I knew why. I had the opportunity to see the “before” breakroom and can personally testify to the state of the bleak, non-descript, multipurpose area of which one was to serve as a breakroom for high school staff.

Ordinarily, I would have no reason to be in the high school breakroom, but I was there for good reason a little less than a year ago. I belong to a small group of community folks who came together nearly two years ago and formed a loosely organized group for a twofold purpose – building a positive connection between the community and Sequim Schools and recognizing district teachers and staff. We call ourselves “Connect 4” which stands for connecting community, schools and resources for educational support.

Primarily, we try to connect and support persons who have an interest in providing an expertise to a teacher and a teacher who needs an expert and/or supplies for a project. We have three active projects now and lots of ideas.

One of our members, Shenna Younger, is married to a high school teacher and she was very familiar with the breakroom. She thought the teachers deserved a better space and proposed a project to improve it in recognition of what the teachers do.

Shenna arranged a visit to the breakroom and we met Langston, who was totally on board with the project goal and a volunteer designer. Clearly, a good redo was more than weekend painting and we began a search for a way to accomplish what was turning out to be a complicated endeavor given that just about everything needed some TLC. The way appeared this past spring.

Community steps in again

The room wasn’t always so inglorious. The addition to the administration building was built from the ground up in 1983 by a group of volunteer teachers and parents to fill a desperate need for space.

Thirty-five years later, another community group stepped up to fill the need to refresh and create a welcoming space. Sunrise Rotary, recognized for multiple contributions to the community, approached Shenna for ideas around meaningful projects for the school.

She told them about the dream for the room and took them to see it. They barely hesitated to take on the entire project under the lead of Rotary member Ann Flack.
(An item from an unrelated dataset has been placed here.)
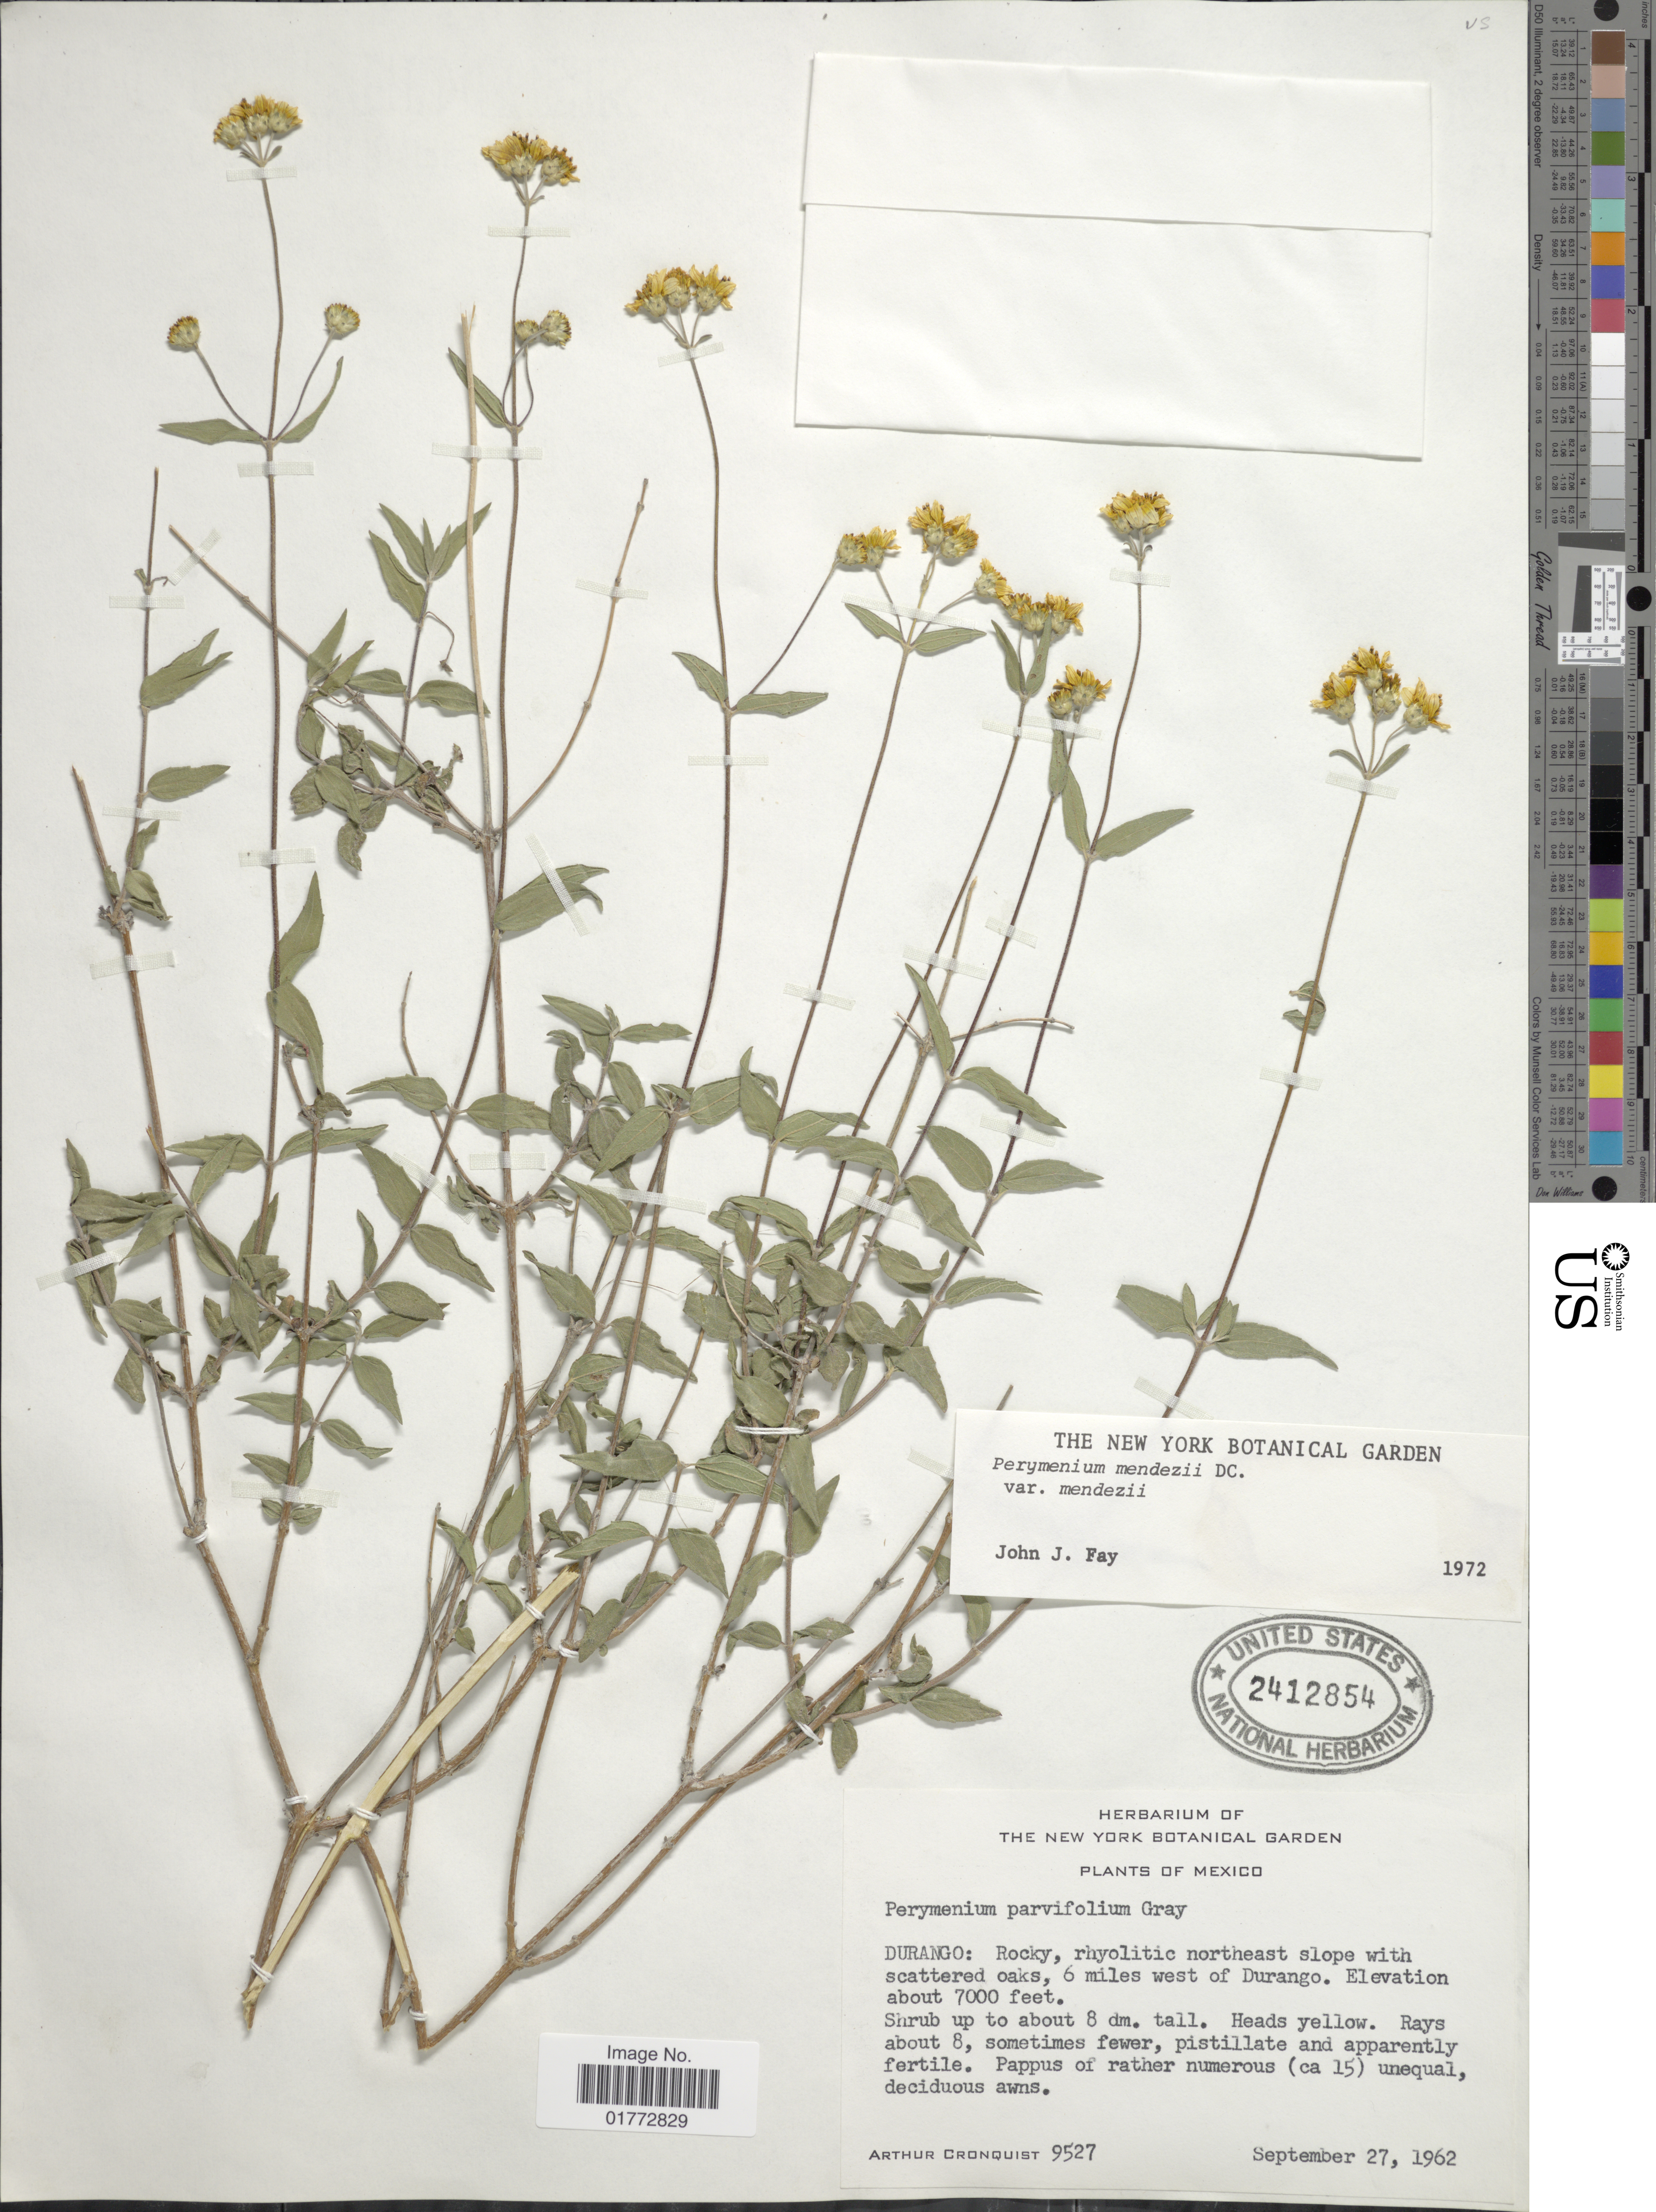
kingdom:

The Rotary secured a grant from the district office of the Rotary and solicited substantial donations from Strait Flooring, First Federal, Sound Community Bank, Habitat for Humanity, Sears Sequim, Office Depot, Sherwin-Williams Paint, Defiance Plumbing and Kirsch Electric.

And, the very handy Rotary members began the peeling, scraping, painting and general overhaul of the breakroom over three months. The last remaining bits were put in place the morning of the first day of school for the staff.

The total dollar cost, including donated labor (except Rotary volunteers) and materials, was $13,200. Labor contributed was about 450 hours.

Langston recognized the Rotary and donors which was greeted with appreciative applause from the teachers. He then turned the meeting over to Ann Flack for a few words. She praised the staff, saying, “We (the community) did this for you in appreciation for doing one of the most important jobs – educating our youth.”

Everyone started applauding everyone – the school district and its staff and the caring community. The meeting was adjourned temporarily and everyone, staff first, went to cut the ribbon to the new and improved staff breakroom.

Bertha Cooper spent her career years as a health care organization and program administrator and consultant and is a featured columnist in Sequim Gazette. Cooper has lived in Sequim with her husband for nearly 20 years.